• _Selected extract_
--- begin ---

Sumner Lake Eagle Nest Lake

Edwin Carter Museum, Breckenridge, Colorado

Edwin Carter was a major figure in the study of the natural history of Colorado (and the entire Rocky Mountain West). Himself a miner, Carter became alarmed at the wholesale destruction of the natural environment around the booming mining town of Breckenridge. Trained in taxidermy, Carter began to collect and mount specimens of native Colorado wildlife. He displayed his collection in a log cabin that still stands a few blocks off Main Street in Breckenridge.
The “log cabin naturalist” achieved a significant measure of fame among natural historians of the late 19 th Century. Carter hosted visiting scientists from all over North America, and even Europe, at his museum in Breckenridge (which, at that time, was a remote mining camp in a vast mountain wilderness, not a destination ski resort). Shortly before his death, Carter sold his collection to a group of Denver businessmen, and it became the founding collection of the Denver Museum of Nature and Science.

 

EDA designed new exhibits for the museum under contract to the Breckenridge Heritage Alliance (BHA). Although the Alliance had a solid vision for the new exhibits, EDA held a daylong planning charrette with a range of stakeholders to develop interpretive themes and explore a full range of exhibit concept designs. The EDA project team included an architect versed in the restoration of historic structures. While this project is not “restoration” in the strict sense of the term, the design team researched period furniture and wall coverings to achieve an authentic period feel in the exhibit space, and collaborated with local contractors skilled in the restoration of historic structures during the remodeling.

--- end ---

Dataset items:
--- begin ---

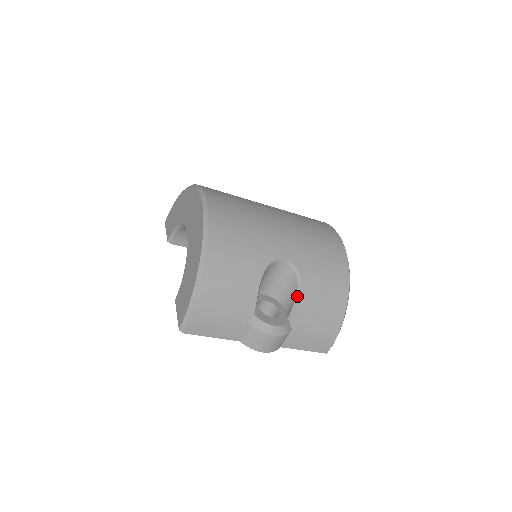
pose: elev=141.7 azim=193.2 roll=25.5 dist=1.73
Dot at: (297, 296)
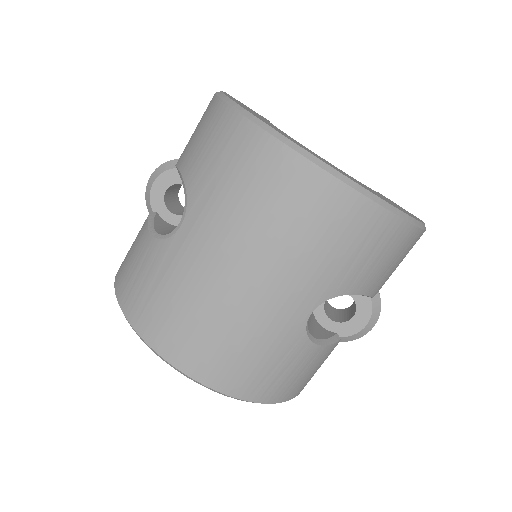
Dot at: occluded
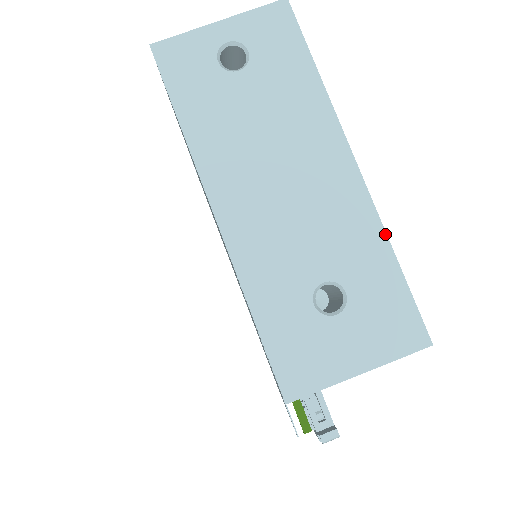
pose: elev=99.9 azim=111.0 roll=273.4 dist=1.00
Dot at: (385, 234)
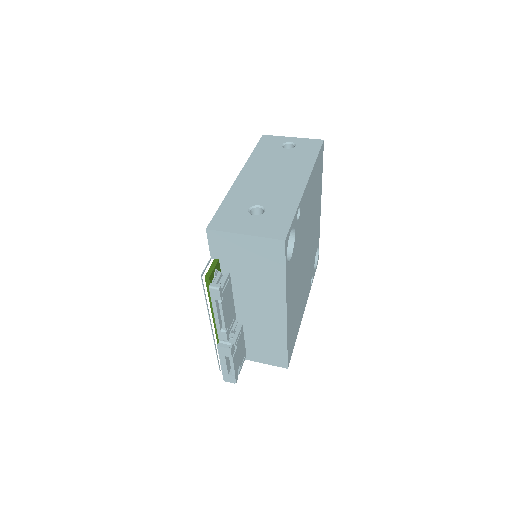
Dot at: (299, 203)
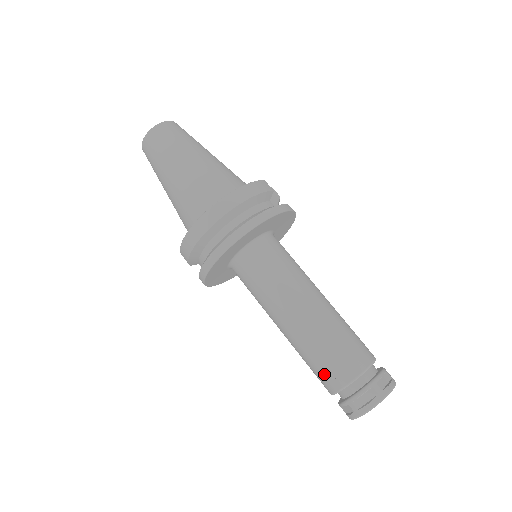
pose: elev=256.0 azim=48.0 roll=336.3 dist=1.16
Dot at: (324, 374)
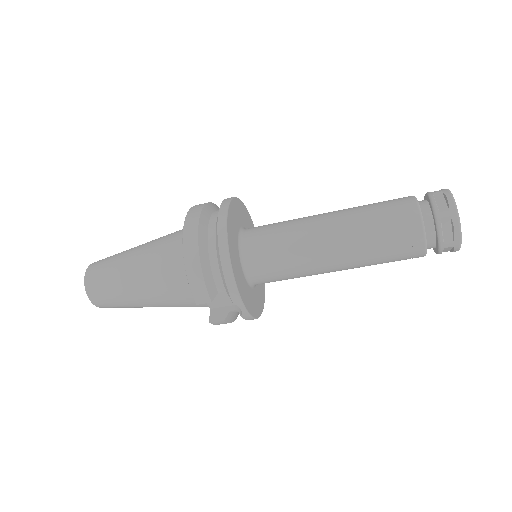
Dot at: (398, 226)
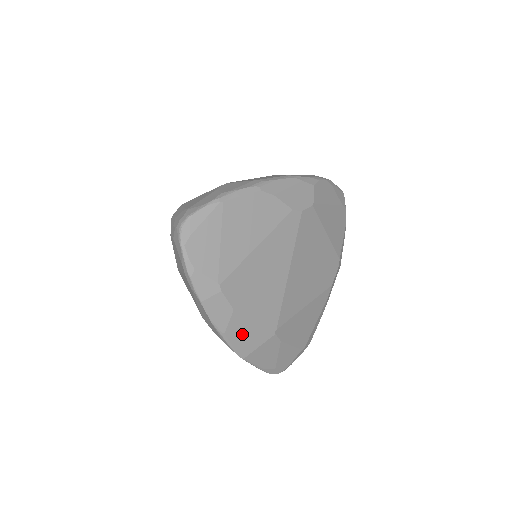
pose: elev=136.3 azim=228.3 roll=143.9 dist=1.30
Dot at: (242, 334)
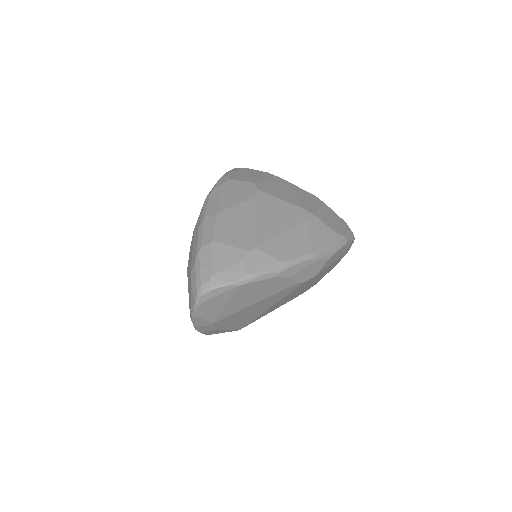
Dot at: (215, 332)
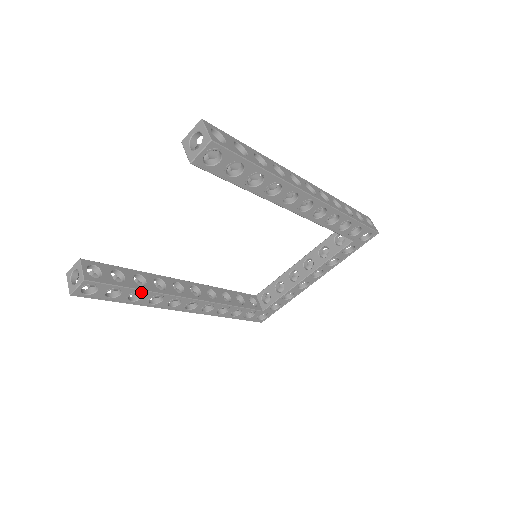
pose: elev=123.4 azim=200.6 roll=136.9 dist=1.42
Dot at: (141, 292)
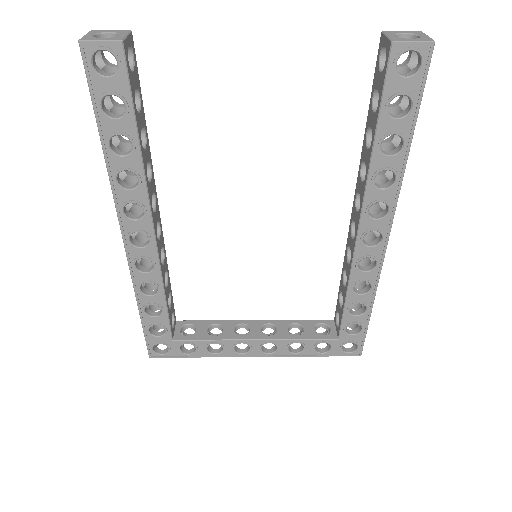
Dot at: (135, 146)
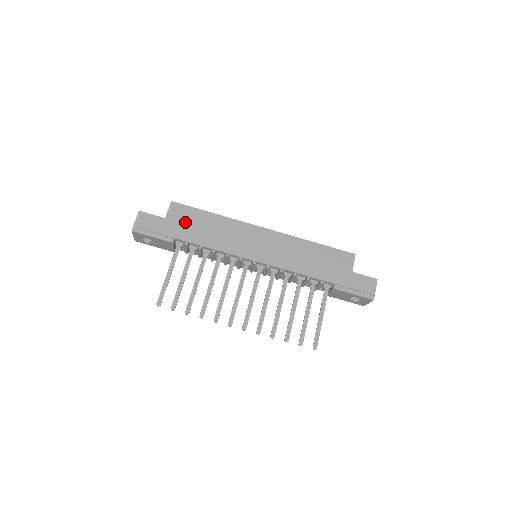
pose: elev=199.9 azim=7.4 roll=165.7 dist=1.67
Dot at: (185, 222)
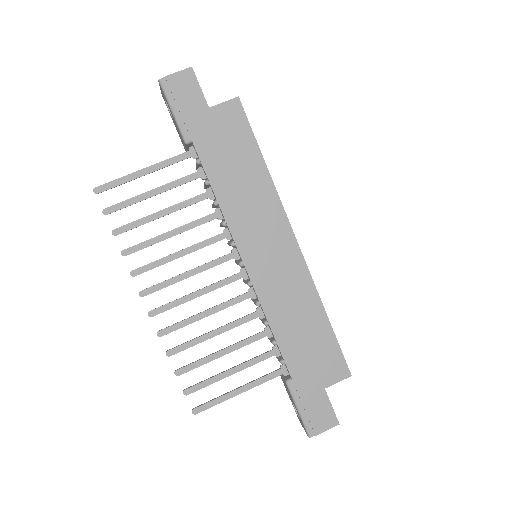
Dot at: (224, 137)
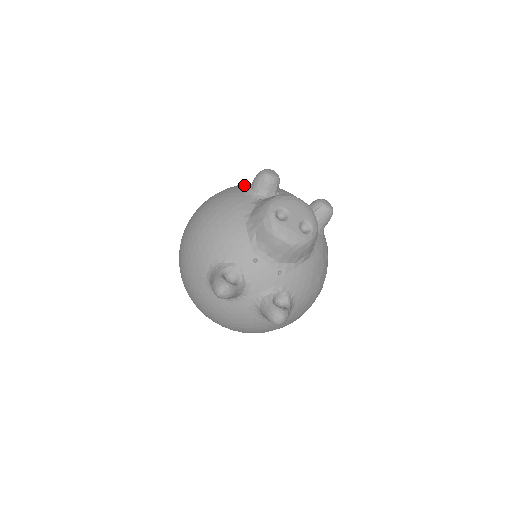
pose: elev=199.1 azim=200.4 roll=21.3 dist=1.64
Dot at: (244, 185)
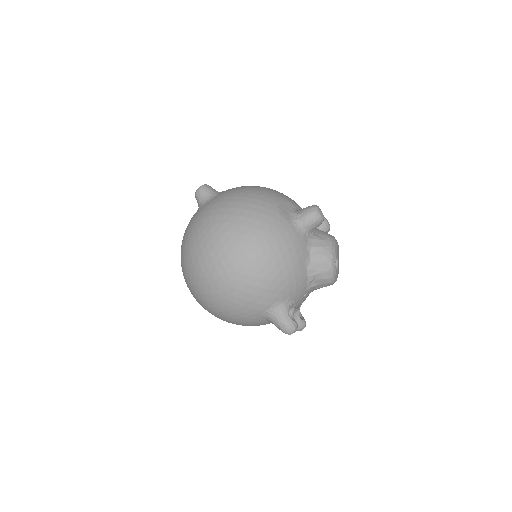
Dot at: (282, 208)
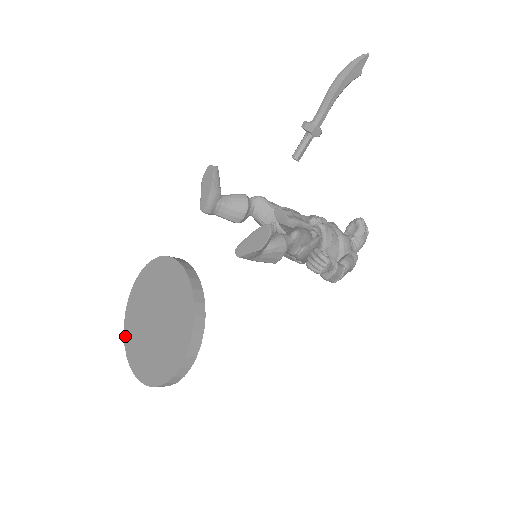
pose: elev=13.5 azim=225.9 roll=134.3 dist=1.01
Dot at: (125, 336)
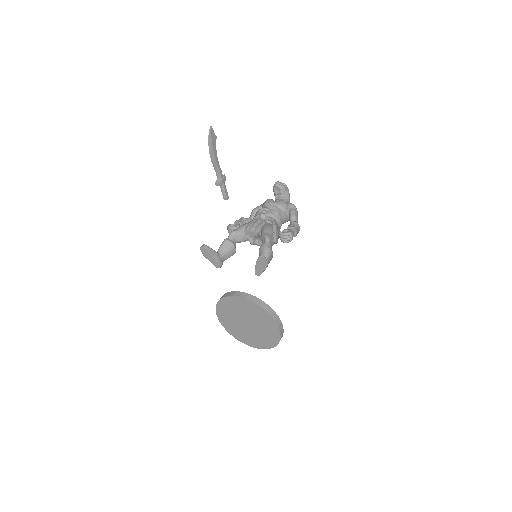
Dot at: (238, 340)
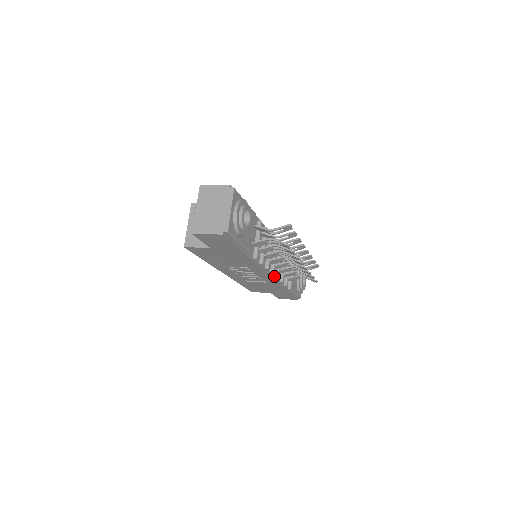
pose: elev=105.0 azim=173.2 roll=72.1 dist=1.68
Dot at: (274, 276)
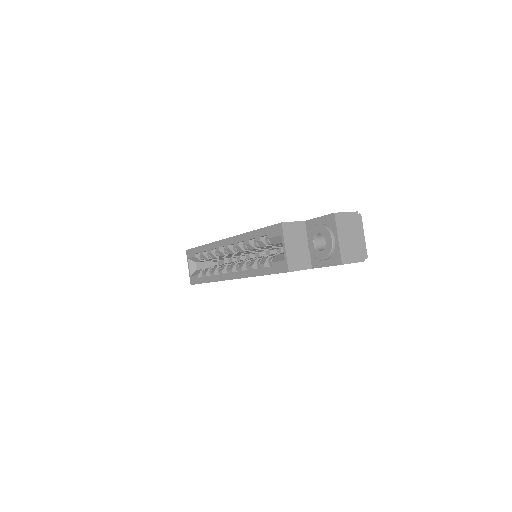
Dot at: occluded
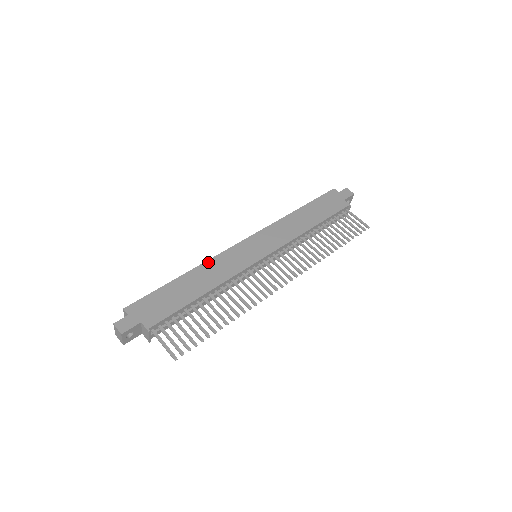
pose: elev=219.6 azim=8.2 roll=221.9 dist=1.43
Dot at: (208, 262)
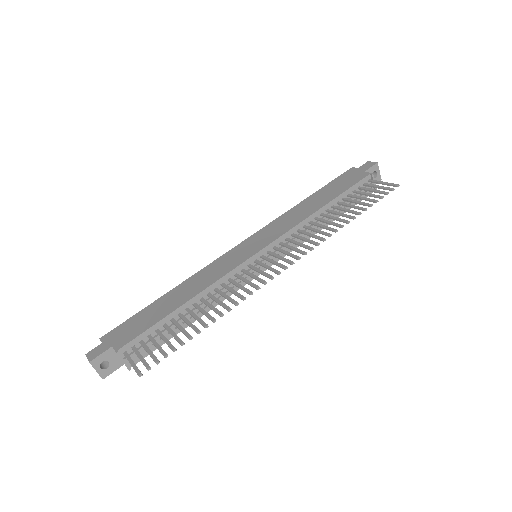
Dot at: (196, 274)
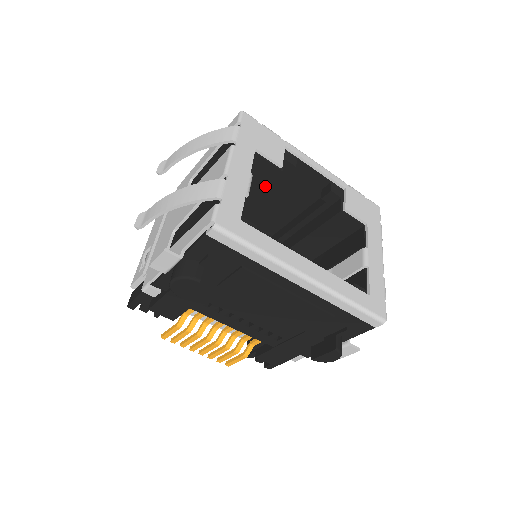
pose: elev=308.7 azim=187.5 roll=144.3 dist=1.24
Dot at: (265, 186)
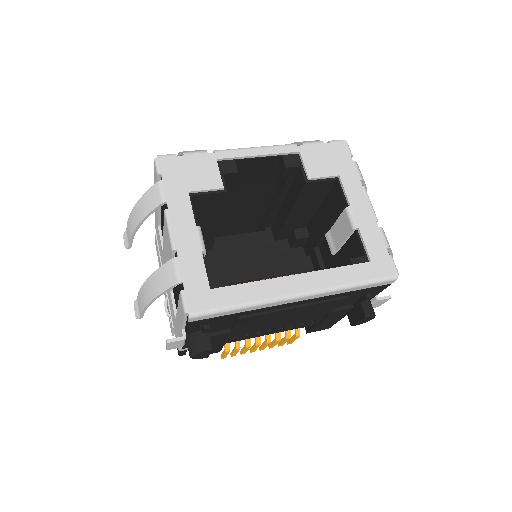
Dot at: (222, 207)
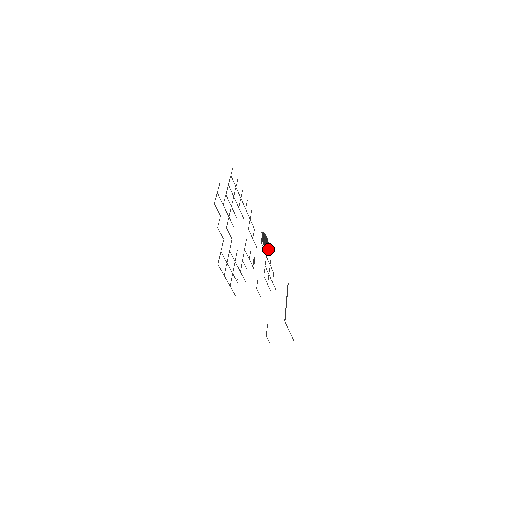
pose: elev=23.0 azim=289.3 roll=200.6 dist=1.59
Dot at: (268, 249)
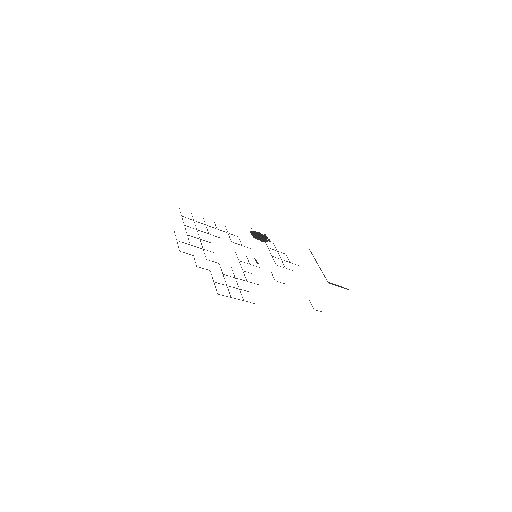
Dot at: (266, 240)
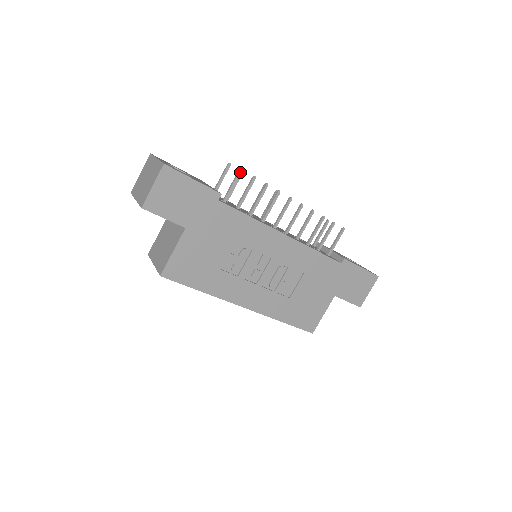
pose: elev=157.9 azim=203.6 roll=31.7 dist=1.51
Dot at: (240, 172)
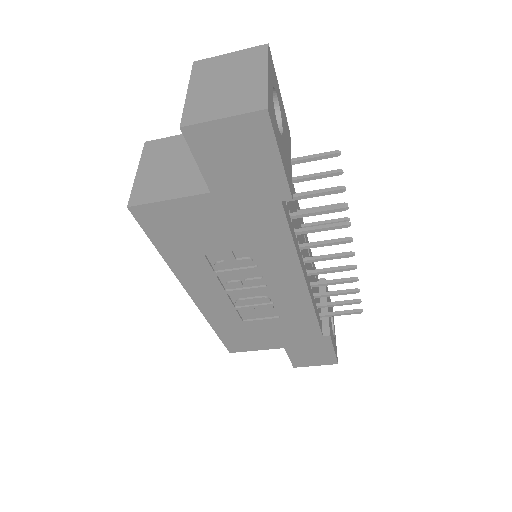
Dot at: (340, 190)
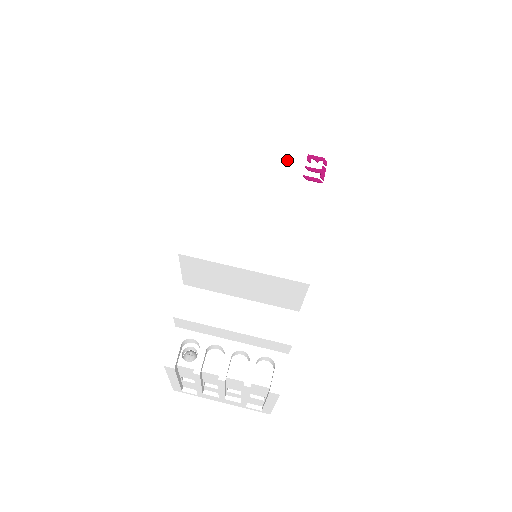
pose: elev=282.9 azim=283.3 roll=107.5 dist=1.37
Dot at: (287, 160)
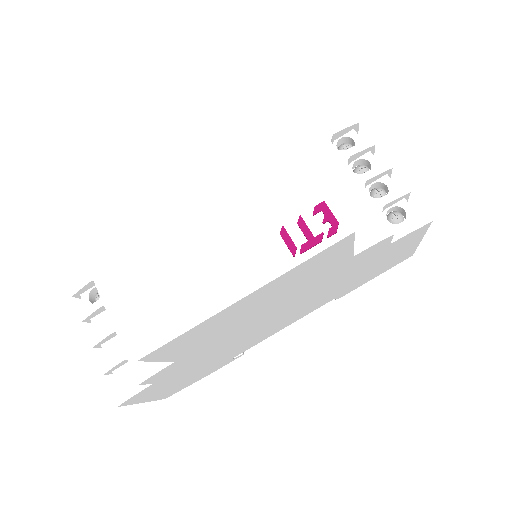
Dot at: (290, 187)
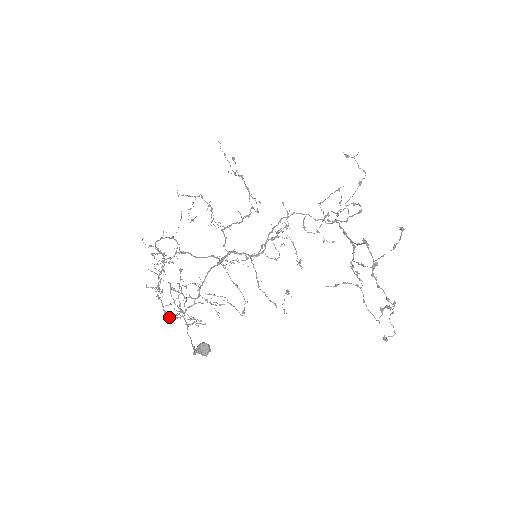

--- end ---

In the text on the Edwin Carter Museum, who bought Carter's collection shortly before his death?

• _The solution_
A group of Denver businessmen.